2023 South and Central American Women's Club Handball Championship

Tournament details
- Host country: Brazil
- Venue(s): 1 (in 1 host city)
- Dates: 6–10 June
- Teams: 12 (from 1 confederation)

Final positions
- Champions: EC Pinheiros (2nd title)
- Runner-up: River Plate
- Third place: Clube Português
- Fourth place: Nacional Handebol Clube

Tournament statistics
- Matches played: 28
- Goals scored: 1,289 (46.04 per match)

= 2023 South and Central American Women's Club Handball Championship =

The 2023 South and Central American Women's Club Handball Championship the 3rd edition of this tournament was held in São Paulo, Brazil from 6 to 10 June 2023.

Some records:
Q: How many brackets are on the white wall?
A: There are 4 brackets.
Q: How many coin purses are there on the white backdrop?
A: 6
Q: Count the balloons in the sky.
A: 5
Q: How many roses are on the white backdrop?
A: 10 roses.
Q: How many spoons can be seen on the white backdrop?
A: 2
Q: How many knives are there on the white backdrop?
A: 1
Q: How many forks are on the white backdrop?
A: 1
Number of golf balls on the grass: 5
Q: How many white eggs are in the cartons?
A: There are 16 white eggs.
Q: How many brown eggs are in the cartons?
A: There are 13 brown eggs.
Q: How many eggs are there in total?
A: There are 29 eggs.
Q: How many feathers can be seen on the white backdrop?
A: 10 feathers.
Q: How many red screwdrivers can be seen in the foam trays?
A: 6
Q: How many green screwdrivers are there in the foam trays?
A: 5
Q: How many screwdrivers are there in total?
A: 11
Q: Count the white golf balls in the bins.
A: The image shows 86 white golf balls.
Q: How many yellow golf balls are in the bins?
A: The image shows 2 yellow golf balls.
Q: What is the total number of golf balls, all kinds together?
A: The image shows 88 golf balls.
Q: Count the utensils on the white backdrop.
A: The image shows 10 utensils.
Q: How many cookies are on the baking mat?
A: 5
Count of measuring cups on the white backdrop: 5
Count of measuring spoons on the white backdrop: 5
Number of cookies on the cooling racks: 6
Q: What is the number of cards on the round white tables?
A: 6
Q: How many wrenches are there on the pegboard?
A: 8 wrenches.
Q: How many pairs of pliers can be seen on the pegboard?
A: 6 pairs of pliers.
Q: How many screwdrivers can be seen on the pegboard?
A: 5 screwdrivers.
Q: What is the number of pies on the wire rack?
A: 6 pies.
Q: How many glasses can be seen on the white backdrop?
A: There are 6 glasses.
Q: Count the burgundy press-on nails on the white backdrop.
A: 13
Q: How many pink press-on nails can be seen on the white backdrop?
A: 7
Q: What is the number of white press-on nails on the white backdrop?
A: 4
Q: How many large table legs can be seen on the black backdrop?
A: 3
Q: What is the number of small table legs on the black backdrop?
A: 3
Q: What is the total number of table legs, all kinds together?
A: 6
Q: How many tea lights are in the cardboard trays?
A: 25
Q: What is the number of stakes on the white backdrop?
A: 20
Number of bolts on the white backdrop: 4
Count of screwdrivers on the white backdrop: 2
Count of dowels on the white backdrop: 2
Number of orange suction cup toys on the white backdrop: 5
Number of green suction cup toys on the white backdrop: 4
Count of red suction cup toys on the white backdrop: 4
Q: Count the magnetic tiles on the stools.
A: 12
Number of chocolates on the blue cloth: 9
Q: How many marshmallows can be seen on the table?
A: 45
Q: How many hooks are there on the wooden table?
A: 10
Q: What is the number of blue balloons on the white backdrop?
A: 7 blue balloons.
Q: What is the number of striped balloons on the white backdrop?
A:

[Challenges]:
A - Rewrite the handball championship text starting with "Tournament statistics" and going on through "10 June 2023.", changing "São Paulo" to "Rio de Janeiro".
B - Go on with the text about the 2023 women's club handball championship from the point where it stops.

[Answers by task]:
A -
Tournament statistics
- Matches played: 28
- Goals scored: 1,289 (46.04 per match)

= 2023 South and Central American Women's Club Handball Championship =

The 2023 South and Central American Women's Club Handball Championship the 3rd edition of this tournament was held in Rio de Janeiro, Brazil from 6 to 10 June 2023.

B -
==Participating teams==

| Country | Team | Qualified as | League |
| Argentina | River Plate | Winner | 2022 Argentinian Women's Handball Championship A |
| Ferro Carril Oeste | Runner-up |
| Jockey Club Córdoba | Fourth |
| Club Mendoza de Regatas [es] | Fifth |
| Brazil | EC Pinheiros | Winner | 2022 Liga Nacional de Handebol |
| Clube Português | Runner-up |
| Ser Unimed Sorocaba | Third |
| Nacional Handebol Clube | Fifth |
| Chile | Ovalle Balonmano | Winner | 2022 Liga nacional de balonmano Chile |
| Leonas Balonmano | Third |
| Uruguay | Scuola Italiana di Montevideo | Winner | 2022 Uruguayan Women's Handball Championship |
| Club Atlético Goes | ? |

==Preliminary round==
All times are local (UTC–3).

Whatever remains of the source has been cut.